By profession, Holland was a banker. He was chairman of Farmers Bank of Windsor, and his son, Richard J. Holland Jr., was the bank’s president and chief executive. It was in that capacity that Holland went through a difficult fight _ an unsuccessful federal prosecution that accused him of defrauding the bank and obstructing justice.

The Federal Deposit Insurance Corp. and federal prosecutors charged Holland and his son with 31 felony counts. The government alleged that the Hollands made illegal loans to a developer to prop up a faltering project in which the bank had a financial stake and then conspiring to cover up the loans by falsifying bank records.

But after an eight-day trial in which the prosecution’s case crumbled, a federal judge in April 1998 dismissed all charges. Ten months later, the same judge ruled that the Hollands were victims of a ``vexatious″ prosecution and awarded them more than $570,000 as reimbursement for costs of their legal defense.

Davidson Themba Masuku

JOHANNESBURG, South Africa (AP) _ Lt. Gen. Davidson Themba Masuku, the first black surgeon general of the South African military, has died at age 60 after an 18-month battle with cancer.

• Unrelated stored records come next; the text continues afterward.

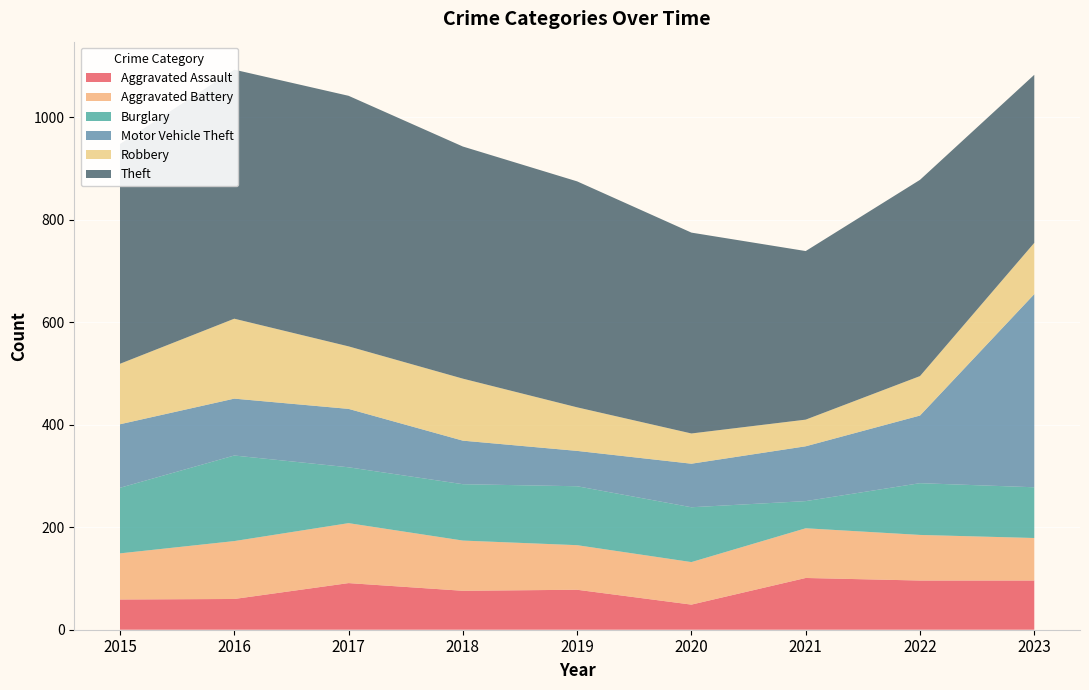

Reading left to right, transcribe all the data shown in this chart.

Aggravated Assault: 2015=59	2016=60	2017=91	2018=76	2019=78	2020=49	2021=101	2022=96	2023=96
Aggravated Battery: 2015=90	2016=113	2017=117	2018=98	2019=87	2020=83	2021=97	2022=89	2023=83
Burglary: 2015=128	2016=167	2017=109	2018=110	2019=115	2020=107	2021=53	2022=101	2023=99
Motor Vehicle Theft: 2015=124	2016=111	2017=114	2018=85	2019=69	2020=85	2021=107	2022=132	2023=377
Robbery: 2015=118	2016=156	2017=122	2018=121	2019=85	2020=59	2021=52	2022=77	2023=100
Theft: 2015=429	2016=486	2017=489	2018=453	2019=441	2020=392	2021=329	2022=383	2023=328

Masuku joined the anti-apartheid struggle in 1965 and receiving military training at African National Congress camps in Tanzania and medical training at Kiev Medical School and Patrice Lumumba University in Moscow. He then worked as a doctor at ANC camps in Angola, where conditions in the war-torn country were brutal.

A civil war was being fought there at the time between the Marxist Angolan government and right-wing rebels backed by apartheid South Africa and the United States. The ANC camps were under constant threat of attack, the Sunday Times, a Johannesburg newspaper, recalled.

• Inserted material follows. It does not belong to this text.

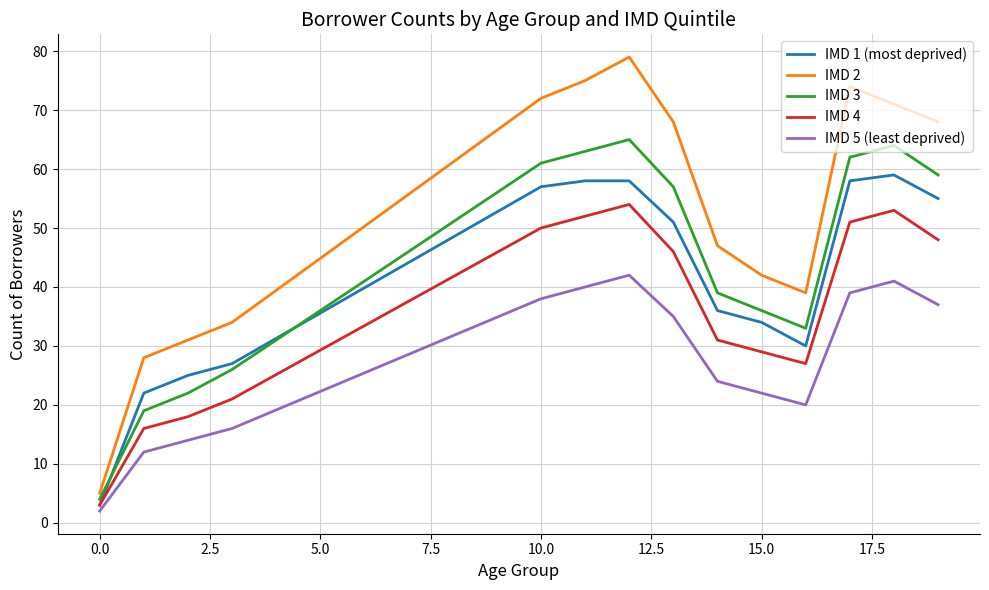

Which series has the largest range (max minus min)?

IMD 2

Masuku rose through the ranks to become a member of the ANC’s health committee and was made head of health services for Spear of the Nation, the ANC’s armed wing.

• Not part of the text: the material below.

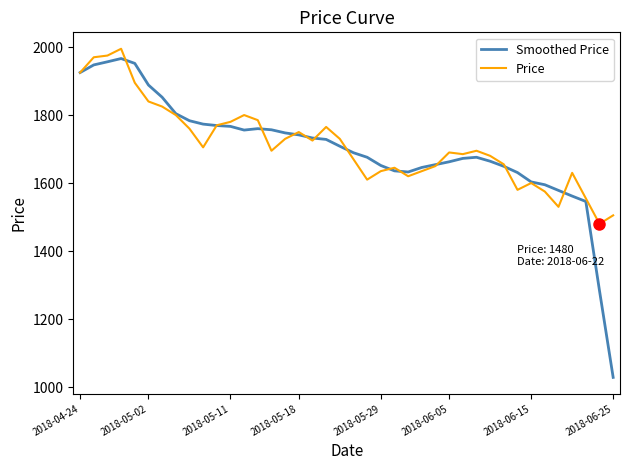

Which series has the widest spread of values?

Smoothed Price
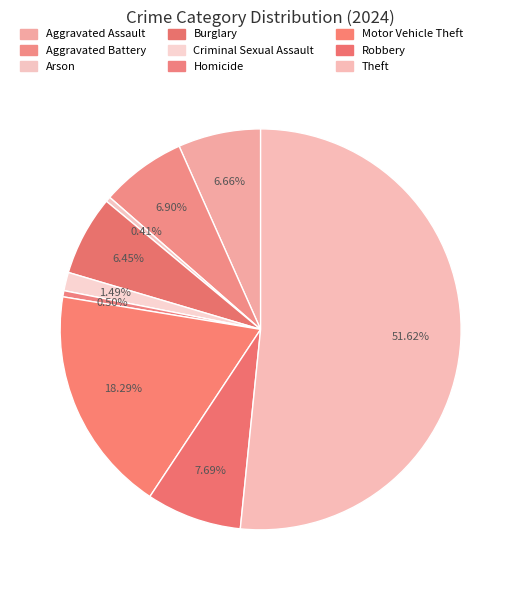

How many slices are in this pie chart?

9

He was appointed surgeon general of the integrated South African armed forces after apartheid ended in 1994, and made the military’s health services more accessible to civilians. Under Masuku’s leadership, cooperation between military and civilian health departments increased, resulting in effective inoculation programs against measles and polio.

Harrison J. Ullman

INDIANAPOLIS (AP) _ Harrison J. Ullmann, a former editor of the weekly NUVO newspaper in Indianapolis, died Saturday from complications of lung cancer. He was 64.

Ullmann served as editor emeritus of NUVO since retiring from the editor’s post in November.

He worked at The Indianapolis Star for nearly a decade as a general-assignment reporter and temporary business editor, and later helped establish the Indiana University-Purdue University at Indianapolis news bureau.

Ullmann also published the Indiana Letter monthly newsletter.

Todd Webb

LEWISTON, Maine (AP) _ Todd Webb, an internationally renowned photographer, died Saturday at the age of 94.

Webb’s photos are on display at some of the most prestigious museums, including the Museum of Modern Art in New York City and the National Gallery of Art in Washington D.C.

He learned the skills of fine art photography in the late 1930s under Ansel Adams.

Webb was known for his work featuring immigrant trails, ghost towns, frontier buildings and New York City.

He received two Guggenheim grants and a National Endowment for the Arts grant.